### What you have to do
Quote the listing below word for word, from its first line through the line that contains "text_box 1 [1417, 673, 1485, 741]".

|---|

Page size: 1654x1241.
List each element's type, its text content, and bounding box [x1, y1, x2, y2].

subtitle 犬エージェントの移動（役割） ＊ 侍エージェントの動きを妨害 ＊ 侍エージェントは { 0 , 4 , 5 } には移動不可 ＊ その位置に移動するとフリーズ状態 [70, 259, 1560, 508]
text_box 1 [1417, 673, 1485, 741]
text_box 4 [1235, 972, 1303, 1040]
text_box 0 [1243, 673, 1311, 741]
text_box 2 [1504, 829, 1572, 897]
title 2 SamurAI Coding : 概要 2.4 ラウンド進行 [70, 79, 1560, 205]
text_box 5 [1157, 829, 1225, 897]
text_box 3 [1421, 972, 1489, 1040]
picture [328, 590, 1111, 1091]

|---|

### Full answer
Page size: 1654x1241.
List each element's type, its text content, and bounding box [x1, y1, x2, y2].

subtitle 犬エージェントの移動（役割） ＊ 侍エージェントの動きを妨害 ＊ 侍エージェントは { 0 , 4 , 5 } には移動不可 ＊ その位置に移動するとフリーズ状態 [70, 259, 1560, 508]
text_box 1 [1417, 673, 1485, 741]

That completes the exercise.